Please copy, exactly as they appear below, the lines from the one containing "(Page) + B (Byte) |" through the one containing "the display |".

════════

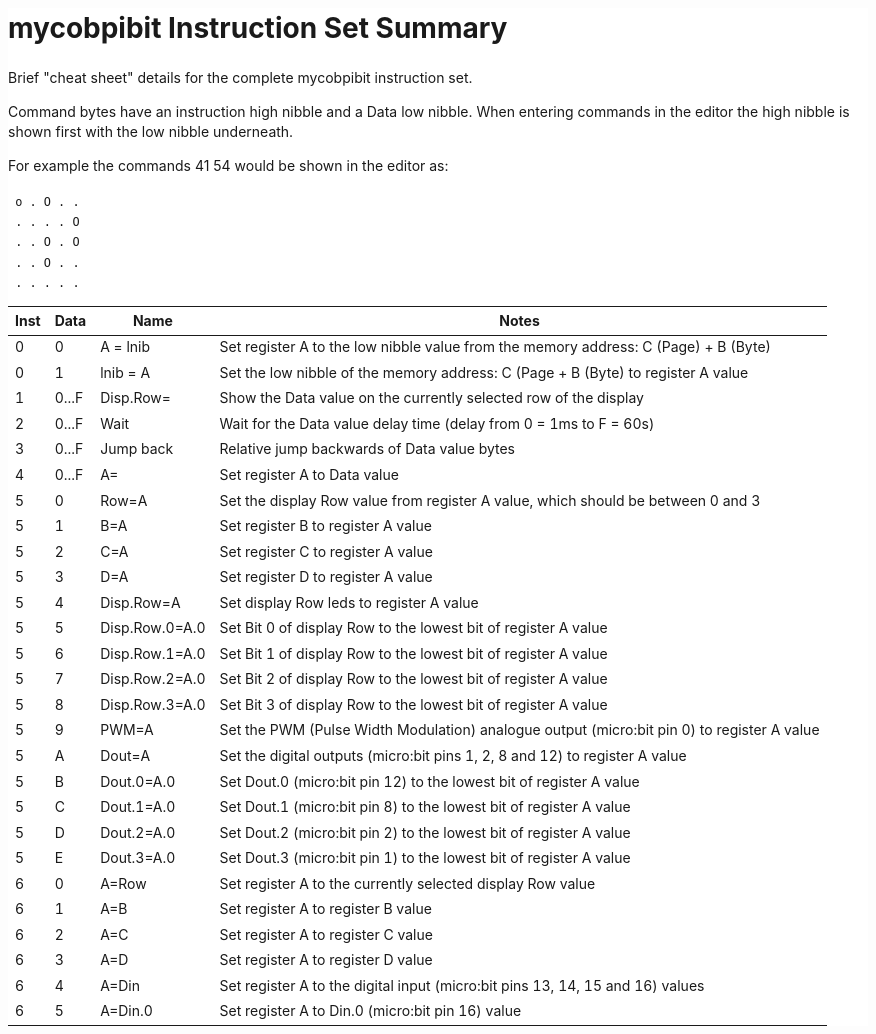 # mycobpibit Instruction Set Summary

Brief "cheat sheet" details for the complete mycobpibit instruction set.

Command bytes have an instruction high nibble and a Data low nibble. When entering commands in the editor the high nibble is shown first with the low nibble underneath.

For example the commands 41 54 would be shown in the editor as:

`` o . O . .`` <br/>
`` . . . . O`` <br/>
`` . . O . O`` <br/>
`` . . O . .`` <br/>
`` . . . . .`` <br/>


|  Inst |  Data    | Name                 | Notes  |
|  ---  |  ---     |  ---                 | ---    |
|  0    |  0       | A = lnib             | Set register A to the low nibble value from the memory address: C (Page) + B (Byte) |
|  0    |  1       | lnib = A             | Set the low nibble of the memory address: C (Page + B (Byte) to register A value |
|  1    |  0...F   | Disp.Row=            | Show the Data value on the currently selected row of the display |
|  2    |  0...F   | Wait                 | Wait for the Data value delay time (delay from 0 = 1ms to F = 60s)|
|  3    |  0...F   | Jump back            | Relative jump backwards of Data value bytes |
|  4    |  0...F   | A=                   | Set register A to Data value |
|  5    |  0       | Row=A                | Set the display Row value from register A value, which should be between 0 and 3 |
|  5    |  1       | B=A                  | Set register B to register A value|
|  5    |  2       | C=A                  | Set register C to register A value|
|  5    |  3       | D=A                  | Set register D to register A value|
|  5    |  4       | Disp.Row=A           | Set display Row leds to register A value |
|  5    |  5       | Disp.Row.0=A.0       | Set Bit 0 of display Row to the lowest bit of register A value |
|  5    |  6       | Disp.Row.1=A.0       | Set Bit 1 of display Row to the lowest bit of register A value |
|  5    |  7       | Disp.Row.2=A.0       | Set Bit 2 of display Row to the lowest bit of register A value |
|  5    |  8       | Disp.Row.3=A.0       | Set Bit 3 of display Row to the lowest bit of register A value |
|  5    |  9       | PWM=A                | Set the PWM (Pulse Width Modulation) analogue output (micro:bit pin 0) to register A value |
|  5    |  A       | Dout=A               | Set the digital outputs (micro:bit pins 1, 2, 8 and 12) to register A value |
|  5    |  B       | Dout.0=A.0           | Set Dout.0 (micro:bit pin 12) to the lowest bit of register A value | 
|  5    |  C       | Dout.1=A.0           | Set Dout.1 (micro:bit pin 8) to the lowest bit of register A value | 
|  5    |  D       | Dout.2=A.0           | Set Dout.2 (micro:bit pin 2) to the lowest bit of register A value | 
|  5    |  E       | Dout.3=A.0           | Set Dout.3 (micro:bit pin 1) to the lowest bit of register A value | 
|  6    |  0       | A=Row                | Set register A to the currently selected display Row value|
|  6    |  1       | A=B                  | Set register A to register B value |
|  6    |  2       | A=C                  | Set register A to register C value |
|  6    |  3       | A=D                  | Set register A to register D value |
|  6    |  4       | A=Din                | Set register A to the digital input (micro:bit pins 13, 14, 15 and 16) values |
|  6    |  5       | A=Din.0             | Set register A to Din.0 (micro:bit pin 16) value |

════════

▶ _ANSWER SECTION_:
|  0    |  0       | A = lnib             | Set register A to the low nibble value from the memory address: C (Page) + B (Byte) |
|  0    |  1       | lnib = A             | Set the low nibble of the memory address: C (Page + B (Byte) to register A value |
|  1    |  0...F   | Disp.Row=            | Show the Data value on the currently selected row of the display |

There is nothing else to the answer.